Top of TASK INPUTS

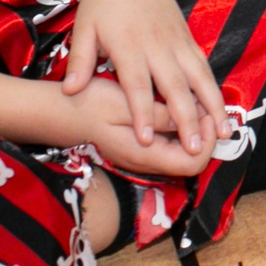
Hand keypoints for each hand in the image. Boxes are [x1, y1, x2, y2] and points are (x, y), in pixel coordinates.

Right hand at [56, 74, 208, 176]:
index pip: (193, 163)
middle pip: (191, 160)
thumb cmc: (88, 105)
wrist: (58, 111)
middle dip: (205, 135)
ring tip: (194, 103)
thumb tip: (193, 119)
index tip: (206, 113)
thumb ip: (159, 116)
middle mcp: (146, 161)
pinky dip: (179, 127)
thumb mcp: (124, 105)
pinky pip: (168, 143)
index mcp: (145, 155)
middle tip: (204, 106)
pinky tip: (176, 104)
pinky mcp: (137, 146)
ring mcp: (141, 156)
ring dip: (193, 130)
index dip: (208, 141)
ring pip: (181, 151)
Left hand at [59, 0, 229, 164]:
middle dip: (187, 120)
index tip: (147, 141)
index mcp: (129, 46)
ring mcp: (177, 42)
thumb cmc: (102, 0)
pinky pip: (204, 66)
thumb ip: (80, 61)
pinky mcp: (188, 38)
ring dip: (213, 107)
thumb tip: (70, 92)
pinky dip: (214, 89)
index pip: (137, 86)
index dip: (142, 114)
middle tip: (196, 150)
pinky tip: (223, 109)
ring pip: (199, 78)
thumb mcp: (84, 27)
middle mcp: (157, 46)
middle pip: (175, 88)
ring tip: (224, 134)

Bottom of TASK INPUTS

YOUR OBJECTIVE: Which lines in the records above contain the word "hand"? Return each of them.

ANSWER BOX:
Hand keypoints for each hand in the image. Boxes are [x1, y1, x2, y2] and points are (x, y), in pixel coordinates.
Right hand at [56, 74, 208, 176]:
Left hand at [59, 0, 229, 164]:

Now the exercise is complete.